Ve bu tehdidi de iktidar, Öcalan üzerinden bertaraf etmek, etkisiz kılmak ve en önemlisi de Türkiye için bir risk olmaktan çıkarmak istiyor.
Bunun yolu Öcalan’ın Meclis’te çağrı yapması mıdır?
Bu çağrı gerçekleşmese bile Kürtler Suriye’nin kuzeyinden elde edilen kazanımlardan vazgeçer mi?
Ve dahası üçüncü ülkeler buna ne kadar izin verir?
İktidar şu gerçeği kabullenmiyor. Kürtleri muhafazakâr ve seküler olarak farklı gruba ayırmak mümkün olsa da, çoğunluğunda ortak olduğu iki hassasiyet var; "Kürt kimliği" ve "Kürtçe". Bu iki hassasiyetin dayanağı, "varlıkları" ve kendilerini "ifade" edebilmeleridir. Son yıllarda iktidarın güvenlikçi politikaları ile ortadan kalkan budur.
ÇÖZÜM GÜVENLİKTEN DEĞİL DEMOKRASİDEN GEÇER
Karşımızdaki gerçek, sonuç olan ve büyük ölçüde PKK’dan YPG/PYD’ye dönüşmüş olan bu tehdidi Öcalan üzerinden etkisiz kılmak çok kolay değildir.
Türkiye dışında sadece etnik kimliği ve öyle ya da böyle oluşturdukları otonom yapıları tehlike olmaktan çıkaracak olan şey içeride demokratikleşme yönünde atılacak adımlardan geçiyor.
Yani PKK’yı ortaya çıkaran nedenlerin ortadan kaldırılmasından, Kürt sorununun çözülmesinden.
Kürt sorunu, Kürtlerin, Kürt kimlikleriyle kamusal alanda, devlet ve hukuk karşısında farklı ve eşit olmasının kabullenilmesi ve bunun içselleştirilmesidir. Bu açıdan Kürt sorunu eşit vatandaşlık sorunudur.
Kürtleri kamusal alanda etnik kimlikleri olan Kürt olarak değil de, kültürel kimlikleri olan Müslümanlık üzerinden kabul ederek; bölgeye daha çok kaynak transferi yaparak, modern toplu konutlar yaparak Kürt sorunu çözülmüş olmuyor.
İktidar şu gerçeği kabullenmiyor. Kürtleri muhafazakâr ve seküler olarak farklı gruba ayırmak mümkün olsa da, çoğunluğunda ortak olduğu iki hassasiyet var; "Kürt kimliği" ve "Kürtçe". Bu iki hassasiyetin dayanağı, "varlıkları" ve kendilerini "ifade" edebilmeleridir.

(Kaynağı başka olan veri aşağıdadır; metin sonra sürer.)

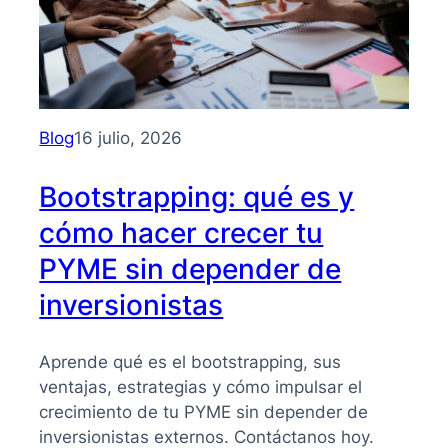
Blog
16 julio, 2026
Bootstrapping: qué es y
cómo hacer crecer tu
PYME sin depender de
inversionistas
Aprende qué es el bootstrapping, sus
ventajas, estrategias y cómo impulsar el
crecimiento de tu PYME sin depender de
inversionistas externos. Contáctanos hoy.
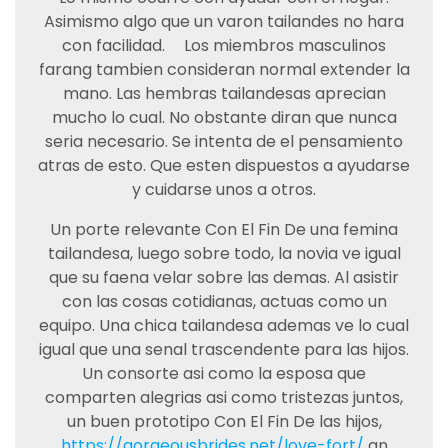
Asimismo algo que un varon tailandes no hara
con facilidad.
Los miembros masculinos
farang tambien consideran normal extender la
mano. Las hembras tailandesas aprecian
mucho lo cual. No obstante diran que nunca
seri­a necesario. Se intenta de el pensamiento
atras de esto. Que esten dispuestos a ayudarse
y cuidarse unos a otros.
Un porte relevante Con El Fin De una femina
tailandesa, luego sobre todo, la novia ve igual
que su faena velar sobre las demas. Al asistir
con las cosas cotidianas, actuas como un
equipo. Una chica tailandesa ademas ve lo cual
igual que una senal trascendente para las hijos.
Un consorte asi­ como la esposa que
comparten alegrias asi­ como tristezas juntos,
un buen prototipo Con El Fin De las hijos,
https://gorgeousbrides.net/love-fort/
an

Son yıllarda iktidarın güvenlikçi politikaları ile ortadan kalkan budur. Bu durum, Kürt sorununun çözülmesi değil yok sayılması ve bastırılmasıdır.
Oysa içerdeki Kürtlerin sorunlarını çözerek, onları bu ülkenin eşit vatandaşı yapmak, yurt dışından gelebilecek her türlü tehlikeye karşı en güçlü adım olacaktır.
BU ZİHNİYETLE ÇÖZÜM ZOR
İşte sorun da burada ortaya çıkıyor.
İktidar blokunun siyaset yapma tarzı ve siyasetinin meşruti olan otoriter zihniyet ile Kürt sorunu çözülebilir mi?

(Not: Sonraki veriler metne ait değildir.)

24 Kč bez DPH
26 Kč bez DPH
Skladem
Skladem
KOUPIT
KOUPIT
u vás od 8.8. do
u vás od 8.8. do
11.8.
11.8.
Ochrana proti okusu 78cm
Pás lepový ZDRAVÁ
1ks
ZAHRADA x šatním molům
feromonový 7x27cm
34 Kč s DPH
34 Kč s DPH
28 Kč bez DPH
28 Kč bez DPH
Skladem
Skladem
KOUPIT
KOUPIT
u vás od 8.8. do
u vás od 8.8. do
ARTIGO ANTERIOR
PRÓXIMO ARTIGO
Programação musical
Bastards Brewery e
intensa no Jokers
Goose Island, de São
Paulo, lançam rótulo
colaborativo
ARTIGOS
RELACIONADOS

Buna evet demek mümkün değil ama zor.
Demokrasi ve siyasetin alanının daraldığı ortamda; çözümü temel hak ve özgürlükten, anayasal eşitlikten geçen bir sorunu siyaseten konuşabilme ve çözme imkânı da ortadan kalkmaktadır.
Ne Kürt sorunu yok demekle sorun ortadan kalkıyor, ne Kürtlerle Kürtçe konuşarak, ne de onların etnik Kürt kimliğini değil kültürel Müslüman kimliğini öne çıkararak bu sorun ortadan kalkmıyor.
Bu sorunun çözülmesi de, ülkedeki siyasal iklimin normalleşmesi de, yeniden demokrasiye dönüş, siyasal alanının genişlemesi, yargının bağımsız ve tarafsız olabilmesi ile başlayacak bir dönüşümle mümkündür.
Açıkçası ne devletin ne de iktidar blokunun böyle bir önceliği yoktur.
Bu yüzden Türkiye’nin esas ihtiyacı iktidarı demokratik adımlar atmaya zorlayacak bir siyasi ve sivil muhalefettir.
Not: Bu yazı yazıldığı sırada ilginç biçimde uzun süredir olmayan bir şey oldu ve TUSAŞ’a yönelik bir terör saldırısı oldu. Şehitlerimize başsağlığı diliyor yaralılara şifalar diliyorum.
Diğer yandan yazıda da ifade ettiğim gibi Türkiye’de uzunca bir süredir terör eylemi gerçekleşmiyordur. Bahçeli’nin çağrısında gerçekleşen bu terör sorunu üzerinde düşünülmeyi hak ediyor.